La consécration du savant

L'Académie des sciences avait été dissoute par le roi. Il en recrée une en nommant lui-même ses membres, dont certains appartenaient déjà à l'ancienne société (mais Monge et Carnot sont évincés). Il reste deux postes à pourvoir qui sont soumis au vote. Fourier se présente et entame la série des visites traditionnelles. Il trouve souvent porte close. Cependant, il est élu par 38 voix contre 17, mais Louis XVIII refuse ce verdict (mai 1816). Fourier ne proteste pas, mais se représente l'année suivante ; il est encore réélu et, cette fois, avec 47 voix sur 50. Le roi plie. Arago note à cette occasion : dans notre pays, l'absurde dure peu. On est en mai 1817, Fourier a 49 ans ; ce poste lui apporte une pension.

Il est également élu à la Société philomatique, mais ne participera guère à ses travaux. Il publie dans la revue de cette société de nombreux articles en 1817 et 1818 sur des travaux effectués à Grenoble. Ces articles concernent la chaleur, mais aussi les équations algébriques, son premier pôle d'intérêt. En 1820, il publie une étude sur la chaleur du globe terrestre et la datation de la Terre. Descartes, puis Leibnitz, avaient admis que la Terre avait été autrefois un soleil et qu'elle se refroidissait lentement. Buffon trouve que la chaleur envoyée par le soleil sur la Terre ne serait pas suffisante pour maintenir la vie et qu'il faut admettre un feu central. Il se livre à des expériences sur des sphères chaudes dont il mesure la vitesse de refroidissement. Il en conclut que la Terre est âgée de 75 000 ans. Fourier par le calcul reprend ce schéma (ce modèle, dirait-on maintenant) : en supposant que le feu central ait atteint initialement une température de 500° (celle de fusion du fer ; on croyait alors que c'était une limite), il arrive à une valeur de 150 000 ans. En 1818, il reprend, toujours sans les publier, des études sur la géométrie des parallèles et le postulat d'Euclide.

C'est en 1822 que Joseph Fourier publiera enfin la version définitive de la Théorie de la chaleur.

Il est ensuite candidat au poste de secrétaire de l'Académie, poste libre après la mort de Delambre et qu'il obtient par 38 voix contre 10 à Biot. En 1823, il est élu à l'Académie de médecine, puis à la Royal society de Londres. C'est cette année-là que le physicien danois Oerstedt lui propose une recherche en collaboration sur l'effet Seebeck (thermoélectricité). Les expériences se font chez Oersted qui dispose d'un labo, alors que Fourier n'en a plus. Fourier accepte, mais avec beaucoup de réticence (par modestie) de cosigner la publication résultante.

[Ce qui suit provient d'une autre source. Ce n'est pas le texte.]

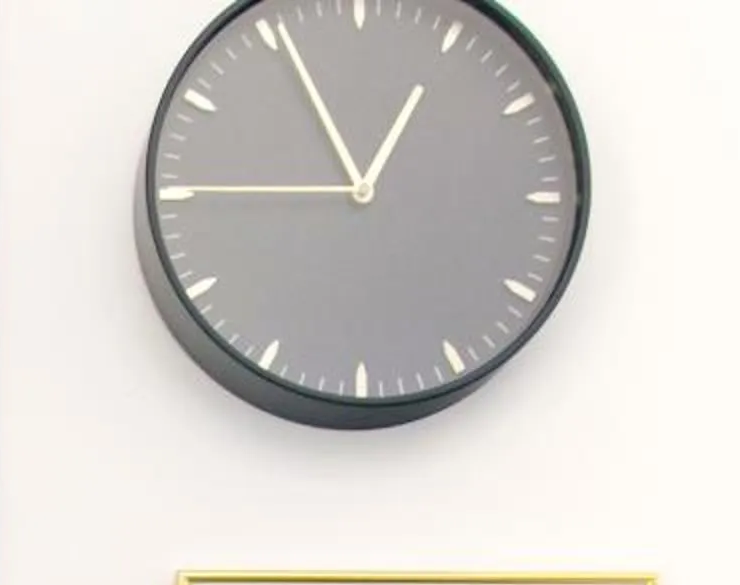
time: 12:55
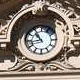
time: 10:43
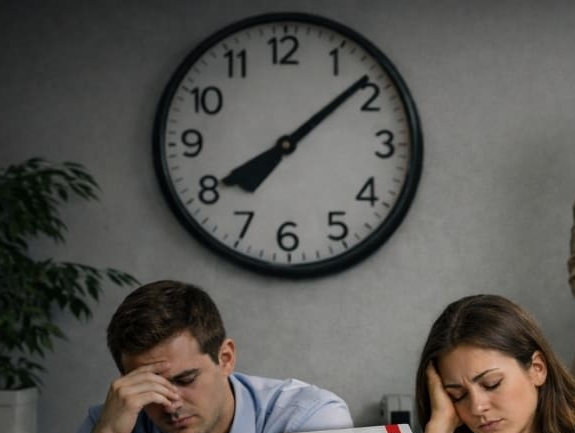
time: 8:08
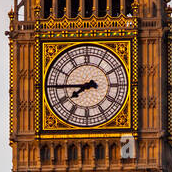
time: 7:44
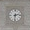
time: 2:31
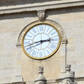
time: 2:42
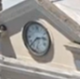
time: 2:38
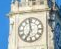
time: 6:58
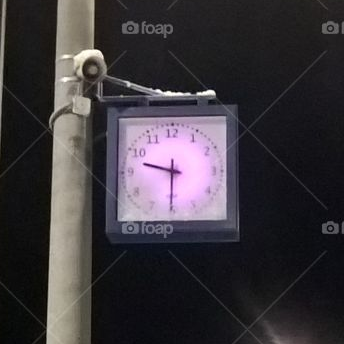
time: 9:30
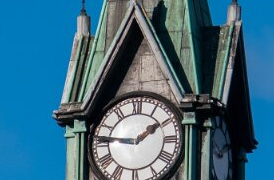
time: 1:46
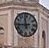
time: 11:43
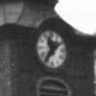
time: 11:36
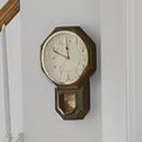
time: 11:48
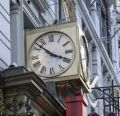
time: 3:52
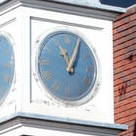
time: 11:04
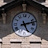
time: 5:12
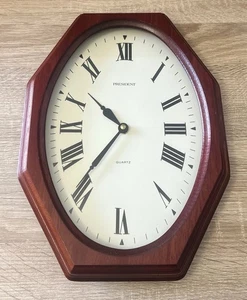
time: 10:36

Fourier continue à travailler au bureau des statistiques, même après son élection à l'Académie. Il publie diverses études statistiques sur la mortalité dans les classes aisées et les classes pauvres, sur l'influence de la vaccine, les causes de l'insalubrité et de mortalité dans les prisons, la distribution des naissances en fonction du mois... A l'Académie, comme secrétaire, c'est lui qui prononce les éloges funèbres ; il s'en tire bien, car il est excellent orateur et en est fier. Dans ses discours, il condamne sans réserve l'époque de la Terreur et ses excès.

En 1826, il est élu à l'Académie française (ce qui provoque de violentes critiques dans certains journaux). En 1929, c'est l'Académie des sciences de St-Pétersbourg qui l'élira membre associé.

Il encouragea d'autres mathématiciens, comme Evariste Galois (1811-1832) et surtout Sophie Germain (1776-1831), seule femme mathématicienne à l'époque (elle travaillait sur les vibrations des membranes élastiques). Il invite régulièrement cette dernière aux séances de l'Académie et lui attribue une place réservée. Sophie a présenté à l'Académie plusieurs mémoires, dont l'un a été couronné (1815). Fourier s'intéressera également à de jeunes savants comme Dirichlet et Ostrogradski, mais on ne peut pas dire qu'il ait eu des élèves.

Il travaille jusqu'à la fin de sa vie à des mesures de coefficients de conductibilité thermique. Il a de plus en plus froid et besoin de chaleur. Son mal ? Rhumatisme pour les uns, fièvre coloniale pour les autres. Tous s'accordent sur la durée de cette maladie : il l'avait déjà à Grenoble. Il en meurt le 16 mai 1830, âgé de 62 ans. Cause officielle de sa mort : un anévrisme au cœur. Il est enterré au Père Lachaise à Paris.